O governo brasileiro sancionou uma lei declarando Paulo Freire (1921-1997) patrono da educação brasileira. Sua contribuição ao tema é vasta, da mesma forma que o alcance de sua influência, presente nos mais diversos campos do conhecimento. Ele acreditava que a educação deveria ser um instrumento libertador, um meio pelo qual o aluno pudesse conquistar autonomia e se tornar um ser consciente. Para tornar isso possível, ele defendeu um modelo de ensino baseado na prática dialética.

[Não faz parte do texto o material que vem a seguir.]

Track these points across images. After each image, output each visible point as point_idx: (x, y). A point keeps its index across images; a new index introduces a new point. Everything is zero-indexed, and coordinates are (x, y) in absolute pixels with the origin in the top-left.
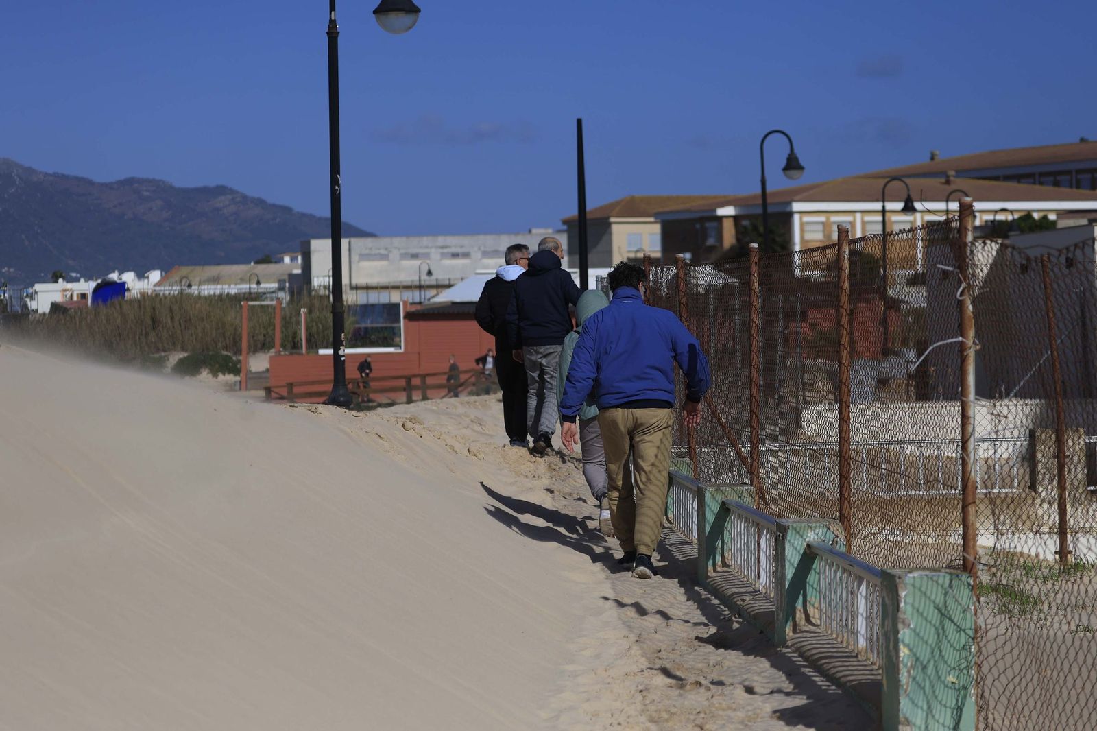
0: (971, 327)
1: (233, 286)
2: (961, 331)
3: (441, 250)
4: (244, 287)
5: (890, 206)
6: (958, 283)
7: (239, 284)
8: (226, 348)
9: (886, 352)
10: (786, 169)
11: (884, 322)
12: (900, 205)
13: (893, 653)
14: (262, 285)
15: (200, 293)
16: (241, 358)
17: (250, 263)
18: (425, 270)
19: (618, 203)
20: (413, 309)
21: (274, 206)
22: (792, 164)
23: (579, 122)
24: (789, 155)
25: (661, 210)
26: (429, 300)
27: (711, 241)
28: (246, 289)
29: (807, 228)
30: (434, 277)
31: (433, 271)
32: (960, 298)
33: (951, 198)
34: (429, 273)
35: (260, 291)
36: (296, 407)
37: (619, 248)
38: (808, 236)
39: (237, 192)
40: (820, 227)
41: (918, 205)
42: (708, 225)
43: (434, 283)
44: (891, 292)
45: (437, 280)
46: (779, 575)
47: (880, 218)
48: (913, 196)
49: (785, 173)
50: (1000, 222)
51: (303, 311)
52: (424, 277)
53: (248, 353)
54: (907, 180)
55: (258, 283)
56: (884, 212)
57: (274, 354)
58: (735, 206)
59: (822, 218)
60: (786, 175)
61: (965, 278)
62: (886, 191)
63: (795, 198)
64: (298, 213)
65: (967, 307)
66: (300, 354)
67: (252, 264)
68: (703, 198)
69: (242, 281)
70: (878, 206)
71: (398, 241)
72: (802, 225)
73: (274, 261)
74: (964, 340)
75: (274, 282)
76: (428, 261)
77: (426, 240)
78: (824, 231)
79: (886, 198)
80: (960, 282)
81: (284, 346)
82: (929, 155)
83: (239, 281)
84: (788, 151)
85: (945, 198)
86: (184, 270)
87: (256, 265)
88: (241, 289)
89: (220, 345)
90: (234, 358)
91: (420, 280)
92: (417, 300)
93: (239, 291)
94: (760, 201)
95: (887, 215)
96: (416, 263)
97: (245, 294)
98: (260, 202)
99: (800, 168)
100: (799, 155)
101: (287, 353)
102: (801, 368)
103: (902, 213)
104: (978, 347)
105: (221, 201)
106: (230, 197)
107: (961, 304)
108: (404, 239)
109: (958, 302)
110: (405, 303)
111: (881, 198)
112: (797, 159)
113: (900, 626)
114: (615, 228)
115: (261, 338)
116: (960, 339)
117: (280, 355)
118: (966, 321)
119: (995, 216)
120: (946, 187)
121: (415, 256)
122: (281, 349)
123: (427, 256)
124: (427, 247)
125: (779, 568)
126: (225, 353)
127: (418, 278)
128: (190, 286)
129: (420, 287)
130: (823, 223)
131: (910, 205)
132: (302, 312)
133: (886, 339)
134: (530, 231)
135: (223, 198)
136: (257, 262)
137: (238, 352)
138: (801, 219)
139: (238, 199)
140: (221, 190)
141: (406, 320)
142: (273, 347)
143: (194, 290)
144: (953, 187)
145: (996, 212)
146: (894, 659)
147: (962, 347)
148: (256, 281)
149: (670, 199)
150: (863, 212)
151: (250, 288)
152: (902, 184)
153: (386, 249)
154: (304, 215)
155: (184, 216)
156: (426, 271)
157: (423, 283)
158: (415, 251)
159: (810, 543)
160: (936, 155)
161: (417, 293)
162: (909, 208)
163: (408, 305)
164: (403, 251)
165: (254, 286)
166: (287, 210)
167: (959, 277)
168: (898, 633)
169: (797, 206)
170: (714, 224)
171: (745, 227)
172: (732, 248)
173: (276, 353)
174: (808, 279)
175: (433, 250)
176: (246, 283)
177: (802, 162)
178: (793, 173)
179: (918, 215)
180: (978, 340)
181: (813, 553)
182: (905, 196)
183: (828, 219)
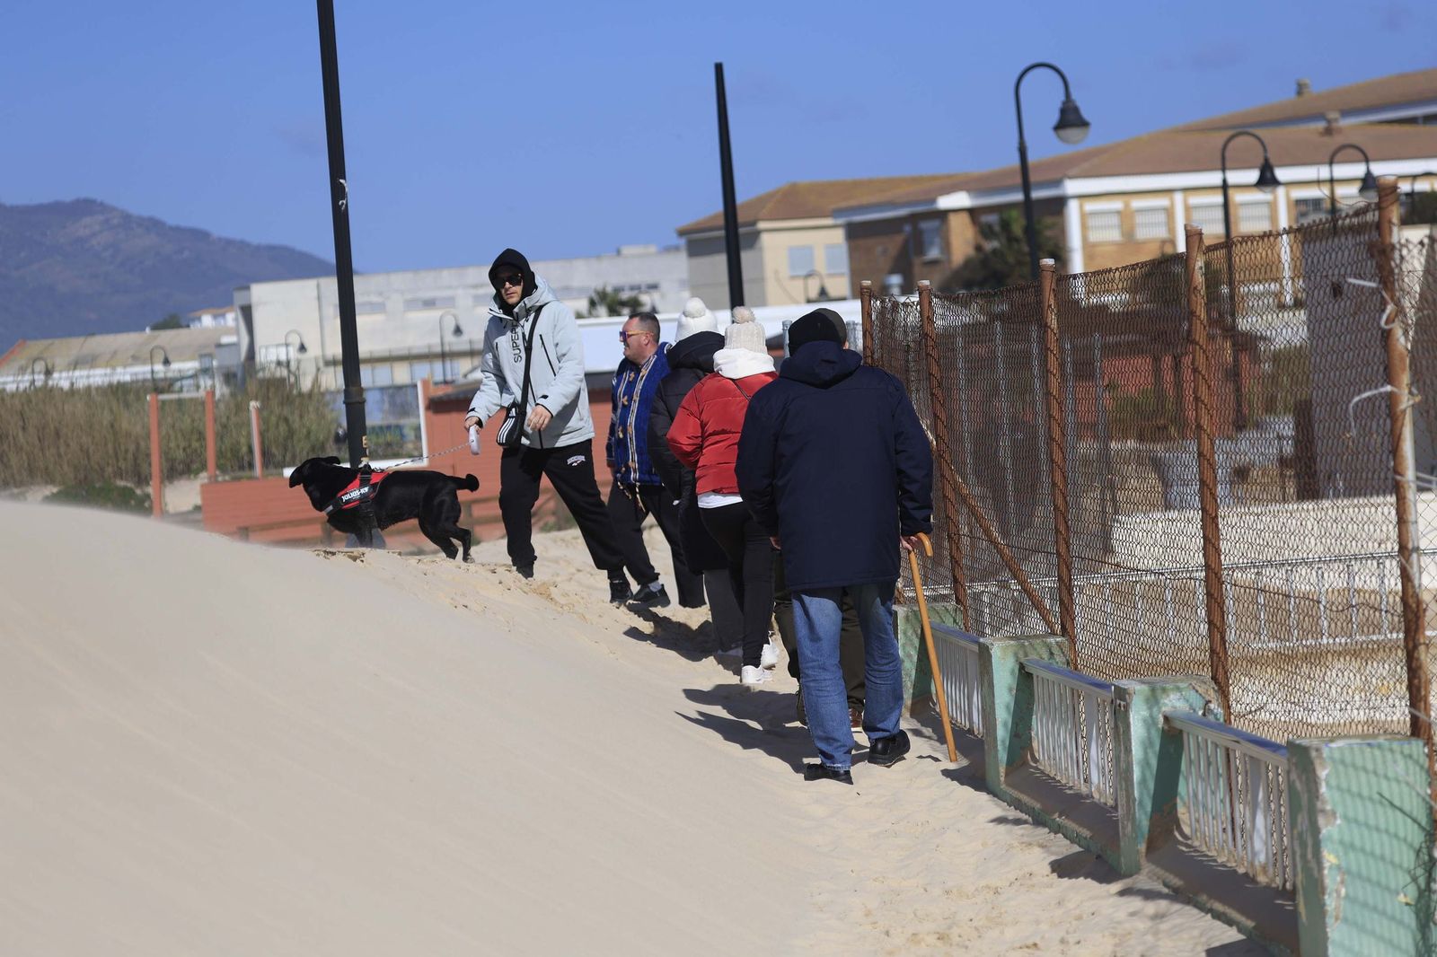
0: (1404, 370)
1: (119, 370)
2: (1389, 378)
3: (473, 292)
4: (142, 371)
5: (1234, 177)
6: (1381, 304)
7: (131, 365)
8: (120, 474)
9: (1240, 424)
10: (1061, 126)
11: (1234, 374)
12: (1253, 176)
13: (1313, 865)
14: (175, 366)
15: (72, 384)
16: (150, 490)
17: (144, 330)
18: (450, 325)
19: (770, 196)
20: (440, 392)
21: (177, 229)
22: (1070, 118)
23: (719, 69)
24: (1064, 103)
25: (844, 204)
26: (465, 376)
27: (934, 253)
28: (144, 373)
29: (1091, 222)
30: (465, 337)
31: (463, 328)
32: (1387, 327)
33: (1336, 159)
34: (458, 331)
35: (170, 375)
36: (334, 554)
37: (776, 272)
38: (1094, 237)
39: (113, 209)
40: (1115, 220)
41: (1282, 174)
42: (925, 225)
43: (466, 347)
44: (1244, 324)
45: (471, 342)
46: (1123, 765)
47: (1219, 199)
48: (1272, 161)
49: (1057, 134)
50: (1423, 195)
51: (254, 405)
52: (450, 338)
53: (162, 482)
54: (1261, 132)
55: (166, 362)
56: (1225, 187)
57: (206, 481)
58: (968, 191)
59: (1117, 204)
60: (1059, 136)
61: (1392, 299)
62: (1227, 154)
63: (1071, 173)
64: (220, 239)
65: (1398, 340)
66: (251, 478)
67: (148, 330)
68: (914, 180)
69: (136, 359)
70: (1215, 178)
71: (399, 280)
72: (1084, 217)
73: (184, 323)
74: (1395, 390)
75: (191, 359)
76: (453, 311)
77: (447, 276)
78: (1121, 226)
79: (1228, 164)
80: (1384, 304)
81: (221, 468)
82: (1294, 87)
83: (130, 361)
84: (1062, 97)
85: (1327, 160)
86: (35, 347)
87: (157, 333)
88: (136, 374)
89: (109, 470)
90: (138, 492)
91: (442, 344)
92: (439, 377)
93: (134, 378)
94: (1018, 180)
95: (1231, 192)
96: (433, 315)
97: (145, 381)
98: (154, 225)
99: (1084, 124)
100: (1079, 103)
101: (227, 478)
102: (1105, 457)
103: (1255, 189)
104: (1418, 399)
105: (85, 226)
106: (101, 218)
107: (1386, 336)
108: (409, 276)
109: (1382, 334)
110: (425, 383)
111: (1219, 164)
112: (1076, 110)
113: (1321, 821)
114: (766, 239)
115: (180, 454)
116: (1389, 388)
117: (216, 481)
118: (1397, 362)
119: (1413, 184)
120: (1327, 139)
121: (429, 304)
122: (218, 472)
123: (450, 302)
124: (450, 287)
125: (1122, 755)
126: (121, 483)
127: (439, 341)
128: (48, 373)
129: (444, 356)
130: (1118, 212)
131: (1268, 175)
132: (251, 408)
133: (1239, 404)
134: (618, 252)
135: (87, 220)
136: (156, 327)
137: (143, 480)
138: (1081, 207)
139: (115, 221)
140: (85, 207)
141: (430, 413)
142: (203, 467)
143: (62, 380)
144: (1338, 140)
145: (1414, 177)
146: (1316, 872)
147: (1391, 399)
148: (162, 359)
149: (857, 185)
150: (1186, 190)
151: (152, 372)
152: (1251, 140)
153: (380, 294)
154: (229, 243)
155: (23, 254)
156: (452, 328)
157: (447, 349)
158: (428, 295)
159: (1168, 715)
160: (1305, 85)
161: (438, 366)
162: (1267, 180)
163: (432, 386)
164: (409, 296)
165: (159, 367)
166: (200, 235)
167: (1382, 297)
168: (1319, 833)
169: (1072, 187)
170: (933, 224)
171: (990, 227)
172: (968, 263)
173: (210, 478)
174: (1103, 308)
175: (460, 292)
176: (144, 363)
177: (1086, 114)
178: (1072, 133)
179: (1281, 191)
180: (1418, 389)
181: (1174, 728)
182: (1261, 161)
183: (1127, 205)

Como resultado, em sala de aula, alunos e professores mantêm um intercâmbio intenso. Os estudantes aprendem com os mestres, e vice-versa. Todos podem se expressar, pois essa condição é entendida como fundamental para a construção da confiança. “A teoria do conhecimento de Paulo Freire reconhece que os atos de conhecer e de pensar estão diretamente ligados à relação com o outro. O conhecimento precisa de expressão e de comunicação”, diz Ângela Antunes, diretora de gestão do conhecimento do Instituto Paulo Freire.
Os educadores também estimulam o interesse pelo saber, oferecendo meios para os jovens realizarem suas próprias descobertas e desenvolverem o autodidatismo, como explica Maria de Lourdes Leite Rocha e Silva integrante da equipe pedagógica de uma escola localizada em Pernambuco, a terra natal de Freire.
Alfabetização Outra diferença está no conteúdo, que incorpora aspectos da realidade. No método de alfabetização que desenvolveu (inicialmente para adultos), os professores iniciam o percurso identificando e catalogando as palavras que fazem parte do universo dos aprendizes, as chamadas ‘palavras-geradoras’.
Cada uma delas é estudada por meio da divisão silábica, semelhante ao que ocorre no ensino tradicional, e só depois de dominada essa etapa são ensinados novos vocábulos. A tomada de consciência acontece com a compreensão do mundo pela criança, um processo conduzido com a discussão e a problematização de temas que também são familiares a elas. “A escola e os educadores têm clareza de que o conhecimento não é neutro, que ele possui uma função social, e, na perspectiva freiriana, busca-se construir um conhecimento que seja emancipador, que contribua para a humanização, impregnando de sentido a vida”, explica Ângela.
Para criar uma ponte entre o currículo escolar e o contexto do educando, o professor precisa continuamente renovar seu arsenal de intervenções pedagógicas. Maria de Lourdes enxerga essa exigência como algo positivo. “O educador não se sente engessado em suas ações, pois, a partir da análise da realidade, pode criar continuamente novas possibilidades de aprendizagem”, afirma. A educadora ainda acrescenta que na instituição onde trabalha são feitas diversas atividades com a participação da comunidade.
O objetivo é estimular a responsabilidade social e também aumentar as ocasiões de ensino fora da sala de aula, algo que Paulo Freire defendia e chamava de educação popular. Por isso, nesta escola, as avaliações consideram os conteúdos disciplinares e também o que foi aprendido com a família, na internet, por meio de revistas, livros, filmes e outras mídias. Valores humanos Os princípios éticos também são importantes na pedagogia freiriana. Assim, a tolerância, o respeito e a humildade são valores permanentemente trabalhados de forma direta ou indireta.
O conjunto dessas medidas, que não excluem o cumprimento dos Parâmetros Curriculares Nacionais (PCNs), naturalmente, tampouco a busca por bons resultados em avaliações como Prova Brasil e o Sistema Nacional de Avaliação da Educação Básica (Saeb), promovem gradativamente a construção da liberdade responsável e da participação, como defende a professora. “É por essas características que hoje, no Brasil, nenhum modelo de educação é possível sem a rica orientação daquele que se tornou patrono da educação brasileira”, conclui Maria de Lourdes. Para Ângela, do Instituto Paulo Freire, o legado vai além: “É um legado de esperança, de entender a educação como espaço de transformação social, que nos ajuda não só a ler a história, mas sermos também escritores da história”, complementa.
PROFESSOR: considera que o aprendizado ocorre de forma conjunta. Valoriza o diálogo, estimula o interesse pelo saber e trabalha a conscientização do aluno.
ALUNO: além de ser orientado pelo professor, também busca o autoaprendizado. O ensino parte de seu contexto e de temas que lhe são familiares.
AVALIAÇÃO: é feita com a participação dos diferentes sujeitos, tem a função de orientar a prática e acontece de forma continuada.
CARTILHAS: são consideradas inadequadas, pois o conhecimento é apresentado de uma forma distante da realidade das crianças.
AMBIENTE: a organização da sala de aula deve facilitar o diálogo entre as crianças e o professor.